Senior Research Specialist Brigham and Women's Hospital Brighton, United States
Background: To mitigate the risk of potential liver toxicity, both ambrisentan and bosentan had liver injury label warning and risk evaluation and mitigation strategies which mandated a liver function test (LFT) before therapy and monthly thereafter in place prior to 2011. In March 2011, the Food and Drug Administration (FDA) removed liver injury warning and LFT requirement for ambrisentan, but not bosentan.
Objectives: To evaluate how March 2011 change affected the use and LFT testing for ambrisentan users compared to bosentan users.

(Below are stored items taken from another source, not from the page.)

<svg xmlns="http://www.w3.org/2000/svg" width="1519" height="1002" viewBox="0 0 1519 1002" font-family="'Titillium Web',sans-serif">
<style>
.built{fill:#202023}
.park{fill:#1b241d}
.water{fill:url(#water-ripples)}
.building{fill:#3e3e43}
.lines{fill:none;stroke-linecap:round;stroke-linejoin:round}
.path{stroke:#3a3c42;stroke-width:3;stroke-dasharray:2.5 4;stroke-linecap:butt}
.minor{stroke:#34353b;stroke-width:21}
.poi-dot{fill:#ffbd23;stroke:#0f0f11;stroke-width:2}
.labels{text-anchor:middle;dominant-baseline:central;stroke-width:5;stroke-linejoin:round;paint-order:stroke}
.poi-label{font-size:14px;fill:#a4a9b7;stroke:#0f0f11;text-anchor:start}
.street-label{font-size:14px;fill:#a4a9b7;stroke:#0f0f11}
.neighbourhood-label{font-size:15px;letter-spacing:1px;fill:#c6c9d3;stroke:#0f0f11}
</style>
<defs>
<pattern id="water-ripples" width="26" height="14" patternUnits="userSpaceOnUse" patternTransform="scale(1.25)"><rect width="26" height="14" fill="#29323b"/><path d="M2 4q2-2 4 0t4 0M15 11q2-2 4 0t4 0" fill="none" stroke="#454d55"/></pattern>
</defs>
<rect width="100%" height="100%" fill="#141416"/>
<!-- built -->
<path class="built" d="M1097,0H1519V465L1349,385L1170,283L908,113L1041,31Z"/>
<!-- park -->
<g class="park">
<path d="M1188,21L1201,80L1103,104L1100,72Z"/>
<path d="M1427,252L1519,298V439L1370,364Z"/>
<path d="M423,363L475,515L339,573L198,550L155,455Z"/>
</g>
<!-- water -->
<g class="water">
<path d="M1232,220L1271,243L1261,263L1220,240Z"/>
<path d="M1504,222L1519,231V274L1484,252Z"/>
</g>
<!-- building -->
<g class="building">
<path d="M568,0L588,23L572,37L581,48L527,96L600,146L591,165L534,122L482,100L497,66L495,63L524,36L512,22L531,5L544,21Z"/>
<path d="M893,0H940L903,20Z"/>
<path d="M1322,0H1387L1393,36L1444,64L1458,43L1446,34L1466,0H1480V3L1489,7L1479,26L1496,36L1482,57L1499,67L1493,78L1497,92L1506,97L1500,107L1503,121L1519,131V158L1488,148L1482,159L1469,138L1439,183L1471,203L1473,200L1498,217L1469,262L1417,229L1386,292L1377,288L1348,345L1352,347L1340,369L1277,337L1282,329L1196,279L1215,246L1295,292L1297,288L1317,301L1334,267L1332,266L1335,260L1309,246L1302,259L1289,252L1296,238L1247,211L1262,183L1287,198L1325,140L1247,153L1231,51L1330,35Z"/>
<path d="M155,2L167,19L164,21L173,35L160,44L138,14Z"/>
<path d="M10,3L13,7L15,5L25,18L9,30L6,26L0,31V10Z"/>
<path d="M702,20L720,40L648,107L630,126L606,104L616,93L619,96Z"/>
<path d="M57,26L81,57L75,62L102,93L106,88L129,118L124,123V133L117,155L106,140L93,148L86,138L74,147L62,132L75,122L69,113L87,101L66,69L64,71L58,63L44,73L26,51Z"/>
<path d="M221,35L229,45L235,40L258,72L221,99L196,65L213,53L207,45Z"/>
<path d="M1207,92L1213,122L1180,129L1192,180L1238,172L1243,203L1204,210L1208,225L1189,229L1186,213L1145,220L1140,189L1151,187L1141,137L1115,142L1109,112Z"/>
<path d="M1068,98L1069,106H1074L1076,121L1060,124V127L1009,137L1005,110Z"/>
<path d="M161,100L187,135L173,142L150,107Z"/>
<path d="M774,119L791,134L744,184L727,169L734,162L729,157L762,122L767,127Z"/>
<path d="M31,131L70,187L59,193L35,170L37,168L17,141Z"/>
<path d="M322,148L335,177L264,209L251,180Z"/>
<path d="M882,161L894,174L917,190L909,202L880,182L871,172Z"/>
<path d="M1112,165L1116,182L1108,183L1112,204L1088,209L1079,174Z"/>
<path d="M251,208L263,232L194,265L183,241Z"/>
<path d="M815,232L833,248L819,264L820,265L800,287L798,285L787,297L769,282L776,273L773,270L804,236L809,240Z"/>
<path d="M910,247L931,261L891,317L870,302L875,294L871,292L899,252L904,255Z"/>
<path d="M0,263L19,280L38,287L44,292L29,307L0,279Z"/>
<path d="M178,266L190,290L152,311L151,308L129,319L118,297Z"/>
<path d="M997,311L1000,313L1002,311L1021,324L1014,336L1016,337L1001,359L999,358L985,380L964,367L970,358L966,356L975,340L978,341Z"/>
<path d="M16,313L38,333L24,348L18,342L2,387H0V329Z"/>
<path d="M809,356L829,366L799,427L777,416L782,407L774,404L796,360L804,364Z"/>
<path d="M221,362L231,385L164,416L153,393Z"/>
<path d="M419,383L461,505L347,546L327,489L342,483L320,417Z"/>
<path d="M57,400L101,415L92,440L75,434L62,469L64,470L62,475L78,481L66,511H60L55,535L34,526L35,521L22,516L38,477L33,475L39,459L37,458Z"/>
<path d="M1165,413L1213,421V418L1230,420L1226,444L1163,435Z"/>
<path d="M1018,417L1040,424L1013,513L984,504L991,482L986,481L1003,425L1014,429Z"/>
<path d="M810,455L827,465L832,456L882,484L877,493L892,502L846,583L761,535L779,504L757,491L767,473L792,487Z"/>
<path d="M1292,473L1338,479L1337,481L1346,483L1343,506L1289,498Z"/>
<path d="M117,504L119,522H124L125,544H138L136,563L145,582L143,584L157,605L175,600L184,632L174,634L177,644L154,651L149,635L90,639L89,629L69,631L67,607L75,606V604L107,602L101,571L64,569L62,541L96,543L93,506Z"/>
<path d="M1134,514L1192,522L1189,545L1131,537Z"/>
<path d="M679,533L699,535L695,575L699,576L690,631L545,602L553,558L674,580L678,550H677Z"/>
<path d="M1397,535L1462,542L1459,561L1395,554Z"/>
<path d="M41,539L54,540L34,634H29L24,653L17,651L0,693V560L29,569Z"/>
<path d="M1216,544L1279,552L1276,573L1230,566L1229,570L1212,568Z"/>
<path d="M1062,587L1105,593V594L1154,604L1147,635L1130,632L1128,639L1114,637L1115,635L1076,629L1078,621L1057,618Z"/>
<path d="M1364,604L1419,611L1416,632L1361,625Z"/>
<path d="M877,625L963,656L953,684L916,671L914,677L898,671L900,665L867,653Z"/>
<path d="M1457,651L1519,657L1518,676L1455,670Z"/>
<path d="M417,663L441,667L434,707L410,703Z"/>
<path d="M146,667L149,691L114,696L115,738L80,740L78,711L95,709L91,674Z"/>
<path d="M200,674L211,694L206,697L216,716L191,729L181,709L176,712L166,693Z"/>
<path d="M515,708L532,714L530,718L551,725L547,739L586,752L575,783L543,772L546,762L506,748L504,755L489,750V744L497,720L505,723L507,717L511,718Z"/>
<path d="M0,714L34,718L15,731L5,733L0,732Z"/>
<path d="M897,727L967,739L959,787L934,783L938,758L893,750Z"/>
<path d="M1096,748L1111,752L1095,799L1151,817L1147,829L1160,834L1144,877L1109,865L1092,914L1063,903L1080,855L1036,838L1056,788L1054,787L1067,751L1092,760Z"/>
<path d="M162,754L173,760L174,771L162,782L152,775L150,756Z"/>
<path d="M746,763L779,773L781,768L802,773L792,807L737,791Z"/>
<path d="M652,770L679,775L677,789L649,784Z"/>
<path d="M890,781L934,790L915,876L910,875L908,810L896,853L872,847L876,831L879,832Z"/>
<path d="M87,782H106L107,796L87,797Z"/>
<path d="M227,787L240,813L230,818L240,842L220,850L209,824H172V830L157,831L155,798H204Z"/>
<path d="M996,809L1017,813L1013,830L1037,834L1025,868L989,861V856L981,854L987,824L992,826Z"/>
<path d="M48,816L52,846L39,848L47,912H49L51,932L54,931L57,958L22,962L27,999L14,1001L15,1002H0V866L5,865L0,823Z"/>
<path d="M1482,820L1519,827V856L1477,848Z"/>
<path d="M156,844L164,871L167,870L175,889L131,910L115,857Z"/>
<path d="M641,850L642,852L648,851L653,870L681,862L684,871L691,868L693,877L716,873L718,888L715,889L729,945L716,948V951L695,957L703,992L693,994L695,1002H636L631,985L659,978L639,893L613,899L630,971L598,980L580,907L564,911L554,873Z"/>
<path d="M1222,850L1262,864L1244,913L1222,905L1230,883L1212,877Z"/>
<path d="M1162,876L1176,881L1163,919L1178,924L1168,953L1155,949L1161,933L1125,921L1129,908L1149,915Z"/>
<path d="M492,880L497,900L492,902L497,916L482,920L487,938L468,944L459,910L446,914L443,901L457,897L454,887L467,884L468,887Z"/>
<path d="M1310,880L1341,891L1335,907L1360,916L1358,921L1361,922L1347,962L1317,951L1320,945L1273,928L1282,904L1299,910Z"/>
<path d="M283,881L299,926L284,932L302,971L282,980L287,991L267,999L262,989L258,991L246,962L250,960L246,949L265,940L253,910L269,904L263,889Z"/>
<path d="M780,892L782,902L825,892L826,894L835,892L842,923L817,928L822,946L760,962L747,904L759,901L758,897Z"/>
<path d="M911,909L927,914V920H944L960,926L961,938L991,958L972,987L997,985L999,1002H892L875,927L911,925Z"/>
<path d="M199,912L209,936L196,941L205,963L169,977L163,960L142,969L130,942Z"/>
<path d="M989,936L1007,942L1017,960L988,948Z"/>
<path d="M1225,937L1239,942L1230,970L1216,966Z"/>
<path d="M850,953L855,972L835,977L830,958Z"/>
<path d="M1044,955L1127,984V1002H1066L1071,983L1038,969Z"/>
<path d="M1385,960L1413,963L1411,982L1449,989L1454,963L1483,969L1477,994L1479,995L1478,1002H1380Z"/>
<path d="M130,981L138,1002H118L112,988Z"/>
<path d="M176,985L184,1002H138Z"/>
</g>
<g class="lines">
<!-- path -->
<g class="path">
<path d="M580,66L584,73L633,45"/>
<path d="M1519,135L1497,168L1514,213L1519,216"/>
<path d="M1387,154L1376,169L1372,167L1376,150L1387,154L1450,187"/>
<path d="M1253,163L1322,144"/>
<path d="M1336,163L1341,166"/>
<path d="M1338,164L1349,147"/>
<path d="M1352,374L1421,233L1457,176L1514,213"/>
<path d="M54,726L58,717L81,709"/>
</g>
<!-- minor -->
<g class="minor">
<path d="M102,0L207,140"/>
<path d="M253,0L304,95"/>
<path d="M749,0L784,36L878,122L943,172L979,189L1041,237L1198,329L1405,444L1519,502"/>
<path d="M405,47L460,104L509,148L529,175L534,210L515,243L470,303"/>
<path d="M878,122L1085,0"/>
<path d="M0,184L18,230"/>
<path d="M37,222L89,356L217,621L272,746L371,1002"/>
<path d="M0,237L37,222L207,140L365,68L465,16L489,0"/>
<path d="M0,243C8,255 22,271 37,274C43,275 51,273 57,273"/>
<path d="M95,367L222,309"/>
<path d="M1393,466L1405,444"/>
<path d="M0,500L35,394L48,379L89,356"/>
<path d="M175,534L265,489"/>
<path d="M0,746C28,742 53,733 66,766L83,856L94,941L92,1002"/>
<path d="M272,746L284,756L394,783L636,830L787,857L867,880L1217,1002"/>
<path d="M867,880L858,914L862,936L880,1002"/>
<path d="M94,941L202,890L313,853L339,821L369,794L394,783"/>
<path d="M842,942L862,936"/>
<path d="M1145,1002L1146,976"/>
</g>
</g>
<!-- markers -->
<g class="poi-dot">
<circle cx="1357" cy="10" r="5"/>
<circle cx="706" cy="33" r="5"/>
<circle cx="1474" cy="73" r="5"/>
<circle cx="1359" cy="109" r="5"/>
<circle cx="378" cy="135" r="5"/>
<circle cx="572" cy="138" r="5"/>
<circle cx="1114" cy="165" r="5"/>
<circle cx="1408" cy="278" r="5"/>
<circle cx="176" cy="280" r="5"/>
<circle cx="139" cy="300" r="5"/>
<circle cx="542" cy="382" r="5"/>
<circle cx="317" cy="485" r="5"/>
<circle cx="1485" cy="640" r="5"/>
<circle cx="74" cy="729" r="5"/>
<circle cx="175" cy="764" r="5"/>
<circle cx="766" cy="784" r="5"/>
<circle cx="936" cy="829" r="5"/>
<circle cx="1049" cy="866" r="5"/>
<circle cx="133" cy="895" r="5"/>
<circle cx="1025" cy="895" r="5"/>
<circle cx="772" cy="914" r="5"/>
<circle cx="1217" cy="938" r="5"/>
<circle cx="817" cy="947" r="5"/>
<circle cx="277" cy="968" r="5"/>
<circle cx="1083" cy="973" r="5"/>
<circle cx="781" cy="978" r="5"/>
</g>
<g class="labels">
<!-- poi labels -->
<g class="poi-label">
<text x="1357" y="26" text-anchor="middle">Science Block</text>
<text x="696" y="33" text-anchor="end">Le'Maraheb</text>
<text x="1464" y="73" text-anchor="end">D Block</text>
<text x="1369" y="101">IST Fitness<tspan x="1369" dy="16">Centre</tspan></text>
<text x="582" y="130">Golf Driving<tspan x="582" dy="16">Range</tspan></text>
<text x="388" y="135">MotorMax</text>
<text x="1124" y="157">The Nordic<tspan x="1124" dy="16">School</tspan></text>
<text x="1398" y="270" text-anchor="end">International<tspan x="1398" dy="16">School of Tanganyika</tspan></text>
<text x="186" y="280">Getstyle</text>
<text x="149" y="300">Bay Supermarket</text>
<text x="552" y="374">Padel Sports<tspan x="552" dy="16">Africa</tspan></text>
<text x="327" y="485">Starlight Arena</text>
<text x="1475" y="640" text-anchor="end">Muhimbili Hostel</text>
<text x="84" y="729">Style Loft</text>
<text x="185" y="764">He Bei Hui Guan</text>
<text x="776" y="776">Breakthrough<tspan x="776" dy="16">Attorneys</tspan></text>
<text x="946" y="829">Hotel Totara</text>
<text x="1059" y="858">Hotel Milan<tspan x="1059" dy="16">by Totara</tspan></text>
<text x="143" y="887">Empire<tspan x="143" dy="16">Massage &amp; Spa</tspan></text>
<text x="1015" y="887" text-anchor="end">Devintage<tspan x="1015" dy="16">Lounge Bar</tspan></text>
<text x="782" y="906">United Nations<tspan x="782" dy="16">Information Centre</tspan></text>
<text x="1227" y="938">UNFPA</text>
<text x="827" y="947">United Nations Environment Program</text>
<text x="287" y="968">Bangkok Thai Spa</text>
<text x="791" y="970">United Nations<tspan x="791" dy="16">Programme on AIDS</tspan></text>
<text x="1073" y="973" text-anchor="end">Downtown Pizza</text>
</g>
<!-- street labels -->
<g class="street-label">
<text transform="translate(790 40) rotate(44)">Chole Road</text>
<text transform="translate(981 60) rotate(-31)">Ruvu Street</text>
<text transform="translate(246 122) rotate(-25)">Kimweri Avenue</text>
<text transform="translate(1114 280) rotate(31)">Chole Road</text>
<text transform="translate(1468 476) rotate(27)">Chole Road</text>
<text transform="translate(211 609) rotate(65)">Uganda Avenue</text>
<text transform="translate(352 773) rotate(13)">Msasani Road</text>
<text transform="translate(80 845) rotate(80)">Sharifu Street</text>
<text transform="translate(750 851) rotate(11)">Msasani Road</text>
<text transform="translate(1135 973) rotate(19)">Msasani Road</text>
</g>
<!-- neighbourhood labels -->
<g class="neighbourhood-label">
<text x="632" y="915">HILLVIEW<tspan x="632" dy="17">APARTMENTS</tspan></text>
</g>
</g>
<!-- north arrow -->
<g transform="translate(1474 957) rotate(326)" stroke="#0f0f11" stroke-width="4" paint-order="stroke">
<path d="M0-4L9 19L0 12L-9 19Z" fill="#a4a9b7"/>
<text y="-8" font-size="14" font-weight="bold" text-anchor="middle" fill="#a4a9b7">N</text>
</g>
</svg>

Methods: Using 3 US health insurance claims databases (Optum Clinformatics, Merative Marketscan, Medicaid; 2007-2018), we assessed monthly use as the number of individuals with at least one outpatient dispensing per million eligible enrollees for each month, pooled across the databases. To assess the impact of March 2011 change, we conducted an interrupted time-series analysis comparing monthly use during the 2 years preceding to 2 years following the change. We additionally assessed the percentage of initiators (new users following at least 6 months of no use) who had an LFT ordered (i) within 90 days before initiation and (ii) within 31 days before the first refill. We assessed percentages of initiators with LFTs yearly during the study period (2007-2018). Mean percentages prior to the change (2007-2010) were compared to mean percentages after (2012-2018). Analyses were conducted separately for ambrisentan and bosentan.

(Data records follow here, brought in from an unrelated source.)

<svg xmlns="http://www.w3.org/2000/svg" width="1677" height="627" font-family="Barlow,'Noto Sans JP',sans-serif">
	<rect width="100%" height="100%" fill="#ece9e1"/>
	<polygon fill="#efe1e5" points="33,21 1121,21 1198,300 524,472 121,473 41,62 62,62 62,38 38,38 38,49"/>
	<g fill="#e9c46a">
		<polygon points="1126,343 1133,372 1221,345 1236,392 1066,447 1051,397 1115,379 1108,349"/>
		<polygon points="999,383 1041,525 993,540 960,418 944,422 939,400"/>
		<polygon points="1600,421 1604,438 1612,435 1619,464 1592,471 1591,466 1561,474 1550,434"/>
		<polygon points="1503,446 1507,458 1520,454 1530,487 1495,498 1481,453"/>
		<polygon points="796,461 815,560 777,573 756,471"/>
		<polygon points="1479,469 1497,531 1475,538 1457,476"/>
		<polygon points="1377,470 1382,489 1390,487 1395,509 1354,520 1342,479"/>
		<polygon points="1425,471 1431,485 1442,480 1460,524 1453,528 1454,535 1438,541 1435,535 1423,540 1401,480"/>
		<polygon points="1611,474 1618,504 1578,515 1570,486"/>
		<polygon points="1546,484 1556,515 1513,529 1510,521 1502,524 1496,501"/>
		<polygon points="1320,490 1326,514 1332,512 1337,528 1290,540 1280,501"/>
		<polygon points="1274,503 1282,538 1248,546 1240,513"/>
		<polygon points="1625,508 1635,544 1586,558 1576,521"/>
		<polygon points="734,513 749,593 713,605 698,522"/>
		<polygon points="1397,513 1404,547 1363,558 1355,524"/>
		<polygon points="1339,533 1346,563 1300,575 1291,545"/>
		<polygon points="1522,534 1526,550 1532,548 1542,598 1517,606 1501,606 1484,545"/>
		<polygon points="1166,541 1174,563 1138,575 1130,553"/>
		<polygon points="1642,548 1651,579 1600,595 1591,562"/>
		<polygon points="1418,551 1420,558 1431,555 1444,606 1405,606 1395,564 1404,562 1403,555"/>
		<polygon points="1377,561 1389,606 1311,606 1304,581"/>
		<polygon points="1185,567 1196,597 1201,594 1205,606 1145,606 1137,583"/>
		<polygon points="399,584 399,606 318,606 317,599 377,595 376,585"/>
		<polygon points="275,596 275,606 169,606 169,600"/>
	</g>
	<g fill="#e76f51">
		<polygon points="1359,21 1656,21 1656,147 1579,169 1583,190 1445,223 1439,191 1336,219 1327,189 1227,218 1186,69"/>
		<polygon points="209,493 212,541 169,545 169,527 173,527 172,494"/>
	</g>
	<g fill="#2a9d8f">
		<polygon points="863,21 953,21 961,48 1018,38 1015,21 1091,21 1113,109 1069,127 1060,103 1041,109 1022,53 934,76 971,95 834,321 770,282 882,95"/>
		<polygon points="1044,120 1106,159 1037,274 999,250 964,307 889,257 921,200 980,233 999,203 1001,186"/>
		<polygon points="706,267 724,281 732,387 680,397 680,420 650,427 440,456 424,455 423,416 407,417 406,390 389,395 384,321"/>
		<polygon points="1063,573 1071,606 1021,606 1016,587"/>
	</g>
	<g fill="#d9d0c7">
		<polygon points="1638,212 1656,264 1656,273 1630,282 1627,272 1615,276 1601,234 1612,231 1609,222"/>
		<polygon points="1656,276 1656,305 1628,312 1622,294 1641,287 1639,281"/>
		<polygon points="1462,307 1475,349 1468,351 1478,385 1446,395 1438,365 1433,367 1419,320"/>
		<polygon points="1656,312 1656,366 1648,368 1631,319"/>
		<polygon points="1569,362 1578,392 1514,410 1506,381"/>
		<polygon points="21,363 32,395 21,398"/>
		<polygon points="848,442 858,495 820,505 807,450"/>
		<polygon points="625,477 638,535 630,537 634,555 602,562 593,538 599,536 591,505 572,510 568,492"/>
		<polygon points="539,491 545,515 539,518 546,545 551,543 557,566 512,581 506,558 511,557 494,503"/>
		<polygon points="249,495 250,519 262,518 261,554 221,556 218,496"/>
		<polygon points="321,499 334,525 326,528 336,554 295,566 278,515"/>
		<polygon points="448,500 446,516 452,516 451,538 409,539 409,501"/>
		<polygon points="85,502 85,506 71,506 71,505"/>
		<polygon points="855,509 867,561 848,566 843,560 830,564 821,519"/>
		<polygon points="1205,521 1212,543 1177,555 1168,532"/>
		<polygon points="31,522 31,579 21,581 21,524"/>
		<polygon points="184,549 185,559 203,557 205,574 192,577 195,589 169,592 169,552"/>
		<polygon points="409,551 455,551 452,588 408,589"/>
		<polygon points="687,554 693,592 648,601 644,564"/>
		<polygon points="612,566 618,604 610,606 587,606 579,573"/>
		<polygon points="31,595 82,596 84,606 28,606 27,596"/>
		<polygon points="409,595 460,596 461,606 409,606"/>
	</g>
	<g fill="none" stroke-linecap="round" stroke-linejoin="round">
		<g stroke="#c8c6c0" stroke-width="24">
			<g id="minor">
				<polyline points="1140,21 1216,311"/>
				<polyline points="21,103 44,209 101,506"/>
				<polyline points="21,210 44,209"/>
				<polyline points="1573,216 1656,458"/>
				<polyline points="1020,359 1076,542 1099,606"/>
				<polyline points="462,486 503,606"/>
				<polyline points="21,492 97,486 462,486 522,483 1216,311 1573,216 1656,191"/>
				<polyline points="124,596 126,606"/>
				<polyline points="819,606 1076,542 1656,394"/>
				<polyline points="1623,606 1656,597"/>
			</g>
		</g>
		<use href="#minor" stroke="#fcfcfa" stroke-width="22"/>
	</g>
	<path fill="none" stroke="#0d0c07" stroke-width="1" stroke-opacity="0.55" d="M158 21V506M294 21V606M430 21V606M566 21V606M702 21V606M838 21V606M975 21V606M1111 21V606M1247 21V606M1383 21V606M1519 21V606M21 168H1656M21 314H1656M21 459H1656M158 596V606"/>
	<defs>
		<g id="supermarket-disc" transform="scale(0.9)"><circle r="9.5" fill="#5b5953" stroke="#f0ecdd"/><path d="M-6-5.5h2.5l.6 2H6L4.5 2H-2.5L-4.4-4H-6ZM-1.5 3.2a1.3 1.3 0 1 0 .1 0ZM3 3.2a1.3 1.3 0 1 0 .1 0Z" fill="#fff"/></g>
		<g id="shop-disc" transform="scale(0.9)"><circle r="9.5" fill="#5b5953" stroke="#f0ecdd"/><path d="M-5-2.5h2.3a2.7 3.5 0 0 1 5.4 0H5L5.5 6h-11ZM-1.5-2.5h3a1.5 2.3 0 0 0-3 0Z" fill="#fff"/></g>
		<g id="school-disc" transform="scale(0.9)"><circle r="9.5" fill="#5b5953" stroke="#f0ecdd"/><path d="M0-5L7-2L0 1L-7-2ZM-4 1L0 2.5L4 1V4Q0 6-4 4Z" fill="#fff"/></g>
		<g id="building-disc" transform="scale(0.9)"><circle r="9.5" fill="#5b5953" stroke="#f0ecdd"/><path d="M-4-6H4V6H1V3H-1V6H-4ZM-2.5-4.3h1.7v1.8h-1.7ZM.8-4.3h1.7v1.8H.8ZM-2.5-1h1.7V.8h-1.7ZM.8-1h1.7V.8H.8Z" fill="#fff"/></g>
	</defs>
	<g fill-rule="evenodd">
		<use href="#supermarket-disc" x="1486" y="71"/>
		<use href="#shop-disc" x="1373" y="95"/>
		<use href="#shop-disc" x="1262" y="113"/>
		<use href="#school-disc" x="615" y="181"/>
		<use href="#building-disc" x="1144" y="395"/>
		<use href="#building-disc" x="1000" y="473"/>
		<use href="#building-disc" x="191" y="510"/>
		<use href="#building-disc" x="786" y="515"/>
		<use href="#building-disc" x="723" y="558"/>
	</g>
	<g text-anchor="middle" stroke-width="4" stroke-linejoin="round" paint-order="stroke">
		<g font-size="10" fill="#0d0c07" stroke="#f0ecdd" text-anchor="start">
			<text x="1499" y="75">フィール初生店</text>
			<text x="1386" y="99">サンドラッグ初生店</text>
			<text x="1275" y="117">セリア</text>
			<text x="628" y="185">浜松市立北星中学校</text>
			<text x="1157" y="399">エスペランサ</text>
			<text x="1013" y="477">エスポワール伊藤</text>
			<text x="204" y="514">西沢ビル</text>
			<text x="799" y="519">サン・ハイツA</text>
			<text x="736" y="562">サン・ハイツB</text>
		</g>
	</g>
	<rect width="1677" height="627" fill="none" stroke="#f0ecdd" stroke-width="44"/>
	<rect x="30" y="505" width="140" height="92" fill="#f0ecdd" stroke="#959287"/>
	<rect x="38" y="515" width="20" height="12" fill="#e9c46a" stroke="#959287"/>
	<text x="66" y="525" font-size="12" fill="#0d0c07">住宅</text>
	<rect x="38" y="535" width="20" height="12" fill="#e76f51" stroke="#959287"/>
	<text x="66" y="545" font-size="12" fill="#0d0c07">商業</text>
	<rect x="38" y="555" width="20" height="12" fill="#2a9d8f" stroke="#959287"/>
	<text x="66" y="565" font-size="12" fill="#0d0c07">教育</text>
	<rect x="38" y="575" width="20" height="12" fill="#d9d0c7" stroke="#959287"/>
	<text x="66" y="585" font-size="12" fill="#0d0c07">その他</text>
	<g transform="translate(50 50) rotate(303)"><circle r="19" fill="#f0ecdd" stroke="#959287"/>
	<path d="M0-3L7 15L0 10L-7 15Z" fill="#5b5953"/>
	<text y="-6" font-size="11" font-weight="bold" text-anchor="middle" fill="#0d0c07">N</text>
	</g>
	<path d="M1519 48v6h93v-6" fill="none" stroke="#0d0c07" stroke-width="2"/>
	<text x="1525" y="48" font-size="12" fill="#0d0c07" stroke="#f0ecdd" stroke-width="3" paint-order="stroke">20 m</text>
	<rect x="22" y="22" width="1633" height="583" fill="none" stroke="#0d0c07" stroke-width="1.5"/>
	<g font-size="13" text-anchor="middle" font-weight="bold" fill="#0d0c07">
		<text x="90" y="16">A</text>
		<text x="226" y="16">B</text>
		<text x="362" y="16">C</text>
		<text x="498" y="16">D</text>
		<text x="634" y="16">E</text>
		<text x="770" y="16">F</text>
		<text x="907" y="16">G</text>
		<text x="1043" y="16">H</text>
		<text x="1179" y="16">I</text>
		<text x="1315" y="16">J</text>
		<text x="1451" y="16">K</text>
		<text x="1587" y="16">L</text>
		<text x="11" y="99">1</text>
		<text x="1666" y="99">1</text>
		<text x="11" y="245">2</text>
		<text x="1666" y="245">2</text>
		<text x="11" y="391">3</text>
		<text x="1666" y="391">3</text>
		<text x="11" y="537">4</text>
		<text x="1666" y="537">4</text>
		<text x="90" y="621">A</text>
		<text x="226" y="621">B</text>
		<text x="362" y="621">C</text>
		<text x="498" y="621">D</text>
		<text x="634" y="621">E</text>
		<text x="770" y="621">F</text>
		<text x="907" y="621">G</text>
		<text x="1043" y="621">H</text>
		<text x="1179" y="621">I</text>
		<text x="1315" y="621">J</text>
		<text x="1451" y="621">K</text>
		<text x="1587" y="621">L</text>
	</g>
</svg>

Results: Use of ambrisentan increased gradually following its approval in June 2007 to 10 individuals per 1 million eligible enrollees in February 2011. The removal of LFT requirement was associated with an immediate increase in monthly use to 11 individuals per million in April 2011 (p < 0.0001 for level change), as well as an increase in the upward slope compared to before March 2011 (p < 0.01 for trend change). Bosentan use had no level change in March 2011 and decreased during the 2 years following March 2011 (p-value < 0.0001). The percentage of ambrisentan initiators who had LFTs ordered prior to initiation decreased from a mean of 76.6% (standard deviation [SD] 2.7%) before 2011 to 71.4% (SD 3.1%) thereafter, while the percentage of patients who had LFTs ordered prior to their first refill decreased from a mean of 61.0% (SD 2.8%) to a mean of 36.5% (SD 3.1%). There were no changes to LFT testing among bosentan initiators: a mean of 71.4 % and 58.0% had LFTs prior to initiation and first refill, respectively, during 2007-2010 vs 71.7% and 56.6% during 2012-2018.
Conclusions: Removing liver injury warning and LFT requirement for ambrisentan was associated with a rapid increase in use for ambrisentan and a decrease in LFT testing over time. Similar changes were not observed for bosentan.